Quality Performance Category

  • Allow individual MIPS ECs and groups to submit measures and activities through multiple submission mechanisms within a performance category as available and applicable to meet the requirements of the Quality, Improvement Activities, or Advancing Care Information performance categories.
  • Quality measures that do not meet data completeness criteria (remains at 50%) will get 1 point instead of 3 points, except that small practices will continue to get 3 points.
  • CMS proposes to use a cap of 6 points for a select set of 6 topped out measures.
  • Rewards improvement in performance (applicable to the Quality and Cost performance categories only) for an individual MIPS EC or group for a current performance period compared to the prior performance period. Improvement scoring will be based on the rate of improvement so that higher improvement results in more points, particularly for those improving from lower performance in the transition year.
    • Up to 10 percentage points available in the Quality performance category

Improvement Activities Performance Category

  • CMS proposes adding a new improvement activity that MIPS ECs could choose if they’re using AUC through a qualified clinical decision support mechanism for all advanced diagnostic imaging services ordered.
  • The number of required Improvement Activities remains the same, however, CMS is proposing additional activities. Also, for group participation, only 1 MIPS EC in a TIN has to perform the Improvement Activity for the TIN to get credit. CMS is soliciting comments on alternatives for a future threshold.

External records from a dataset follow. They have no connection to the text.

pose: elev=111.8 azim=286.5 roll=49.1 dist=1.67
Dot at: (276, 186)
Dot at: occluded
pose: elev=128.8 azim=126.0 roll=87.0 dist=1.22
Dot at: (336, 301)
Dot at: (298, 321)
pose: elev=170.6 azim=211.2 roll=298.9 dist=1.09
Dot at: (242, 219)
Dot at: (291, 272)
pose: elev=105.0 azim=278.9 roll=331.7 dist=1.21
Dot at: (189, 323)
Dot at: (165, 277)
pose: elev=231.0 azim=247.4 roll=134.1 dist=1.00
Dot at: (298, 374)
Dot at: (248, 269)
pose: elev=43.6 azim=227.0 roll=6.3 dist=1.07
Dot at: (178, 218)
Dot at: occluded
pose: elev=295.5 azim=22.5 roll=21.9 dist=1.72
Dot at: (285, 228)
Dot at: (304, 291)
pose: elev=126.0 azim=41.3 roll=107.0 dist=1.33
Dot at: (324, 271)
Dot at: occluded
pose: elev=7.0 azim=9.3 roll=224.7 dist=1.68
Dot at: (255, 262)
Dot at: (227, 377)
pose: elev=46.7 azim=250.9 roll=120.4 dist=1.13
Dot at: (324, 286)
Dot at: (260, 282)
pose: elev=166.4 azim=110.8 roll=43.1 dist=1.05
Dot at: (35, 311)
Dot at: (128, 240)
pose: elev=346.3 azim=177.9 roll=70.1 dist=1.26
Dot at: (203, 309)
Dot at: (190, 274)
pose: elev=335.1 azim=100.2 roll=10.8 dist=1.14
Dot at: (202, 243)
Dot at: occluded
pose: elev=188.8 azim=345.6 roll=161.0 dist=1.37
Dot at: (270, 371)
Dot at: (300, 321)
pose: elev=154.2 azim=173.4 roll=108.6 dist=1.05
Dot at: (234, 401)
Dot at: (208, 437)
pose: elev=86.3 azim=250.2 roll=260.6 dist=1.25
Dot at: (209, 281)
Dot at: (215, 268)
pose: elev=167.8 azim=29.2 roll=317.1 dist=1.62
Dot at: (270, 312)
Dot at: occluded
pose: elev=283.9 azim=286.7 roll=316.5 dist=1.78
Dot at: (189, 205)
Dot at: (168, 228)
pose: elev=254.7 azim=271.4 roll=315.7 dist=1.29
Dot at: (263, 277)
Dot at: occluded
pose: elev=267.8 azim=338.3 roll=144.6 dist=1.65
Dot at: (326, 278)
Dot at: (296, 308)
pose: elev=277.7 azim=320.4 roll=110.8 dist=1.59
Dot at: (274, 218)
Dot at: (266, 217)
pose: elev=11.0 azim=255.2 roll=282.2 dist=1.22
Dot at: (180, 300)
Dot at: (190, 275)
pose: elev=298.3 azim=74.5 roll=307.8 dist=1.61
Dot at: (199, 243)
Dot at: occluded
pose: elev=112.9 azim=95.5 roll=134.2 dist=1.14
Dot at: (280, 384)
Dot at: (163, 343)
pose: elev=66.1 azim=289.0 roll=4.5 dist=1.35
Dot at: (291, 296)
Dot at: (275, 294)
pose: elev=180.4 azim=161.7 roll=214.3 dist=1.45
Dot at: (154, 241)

Advancing Care Information Performance Category

  • Reweighting the Advancing Care Information performance category to 0% of the final score for ambulatory surgical center (ASC)-based MIPS ECs.
  • Allow MIPS ECs to use either the 2014 or 2015 Edition CEHRT in 2018; grants a bonus for using only 2015 Edition CEHRT.

Cost Performance Category

  • CMS will again not factor the Cost category score into the ECs/group’s overall composite score so overall performance category weighting would be as follows:
    • Quality 60%, Cost 0%, Improvement Activities 15%, and Advancing Care Information 25%.

As always, ADVOCATE will keep you up to date on this and all issues impacting radiology as they become available.